Optimization of light exposure and sleep schedule for circadian rhythm entrainment

The circadian rhythm, called Process C, regulates a wide range of biological processes in humans including sleep, metabolism, body temperature, and hormone secretion. Light is the dominant synchronizer of the circadian rhythm-it has been used to regulate the circadian phase to cope with jet-lag, shift work, and sleep disorder. The homeostatic oscillation of the sleep drive is called Process S. Process C and Process S together determine the sleep-wake cycle in what is known as the two-process model. This paper addresses the regulation of both Process C and Process S by scheduling light exposure and sleep based on numerical simulations of circadian rhythm and sleep mathematical models.
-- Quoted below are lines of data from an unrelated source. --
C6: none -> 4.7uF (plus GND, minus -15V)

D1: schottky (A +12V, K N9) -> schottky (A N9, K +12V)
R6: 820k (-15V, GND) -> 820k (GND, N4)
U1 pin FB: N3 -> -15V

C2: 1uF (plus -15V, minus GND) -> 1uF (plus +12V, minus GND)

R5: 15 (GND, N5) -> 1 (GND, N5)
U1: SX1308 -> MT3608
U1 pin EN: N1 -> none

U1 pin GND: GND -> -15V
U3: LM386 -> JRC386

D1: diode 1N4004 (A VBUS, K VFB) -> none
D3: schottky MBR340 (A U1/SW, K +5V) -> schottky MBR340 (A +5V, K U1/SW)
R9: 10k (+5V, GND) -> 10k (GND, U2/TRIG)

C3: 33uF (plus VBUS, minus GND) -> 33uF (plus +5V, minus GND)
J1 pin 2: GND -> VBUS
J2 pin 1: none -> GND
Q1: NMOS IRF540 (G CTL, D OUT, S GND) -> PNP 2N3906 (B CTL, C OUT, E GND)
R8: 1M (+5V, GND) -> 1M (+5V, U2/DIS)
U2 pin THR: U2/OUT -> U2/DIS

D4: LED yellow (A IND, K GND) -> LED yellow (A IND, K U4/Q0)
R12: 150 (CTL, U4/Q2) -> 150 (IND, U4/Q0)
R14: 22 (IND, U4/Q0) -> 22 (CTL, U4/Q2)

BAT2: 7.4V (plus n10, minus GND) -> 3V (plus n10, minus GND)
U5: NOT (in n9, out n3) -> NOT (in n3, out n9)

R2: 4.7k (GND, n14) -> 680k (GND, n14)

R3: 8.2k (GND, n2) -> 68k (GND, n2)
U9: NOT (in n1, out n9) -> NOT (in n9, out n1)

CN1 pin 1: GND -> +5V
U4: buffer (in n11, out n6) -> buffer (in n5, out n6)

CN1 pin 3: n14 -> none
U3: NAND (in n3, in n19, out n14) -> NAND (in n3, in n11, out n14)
This is a significant step beyond the existing literature that only considers the entrainment of Process C. Regulation of the two-process model poses several unique features and challenges: 1. Process S is non-smooth, i.e., the homeostatic dynamics are different in the sleep and wake regimes; 2. Light only indirectly affects Process S through Process C; 3. Light does not affect Process C during sleep. We consider two scenarios: optimizing light intensity as the control input with spontaneous (i.e., unscheduled) sleep/wake times and jointly optimizing the light intensity and the sleep/wake times, which allows limited delayed sleep and early waking as part of the decision variables. We solve the time-optimal entrainment problem for the two-process model for both scenarios using an extension of the gradient descent algorithm to non-smooth systems. To illustrate the efficacy of our time-optimal entrainment strategies, we consider two common use cases: transmeridian travelers and shift workers. For transmeridian travelers, joint optimization of the two-process model avoids the unrealistic long wake duration when only Process C is considered. The entrainment time also decreases when both the light input and the sleep schedule are optimized compared to when only the light input is optimized. For shift workers, we show that the entrainment time is significantly shortened by optimizing the night shift working light.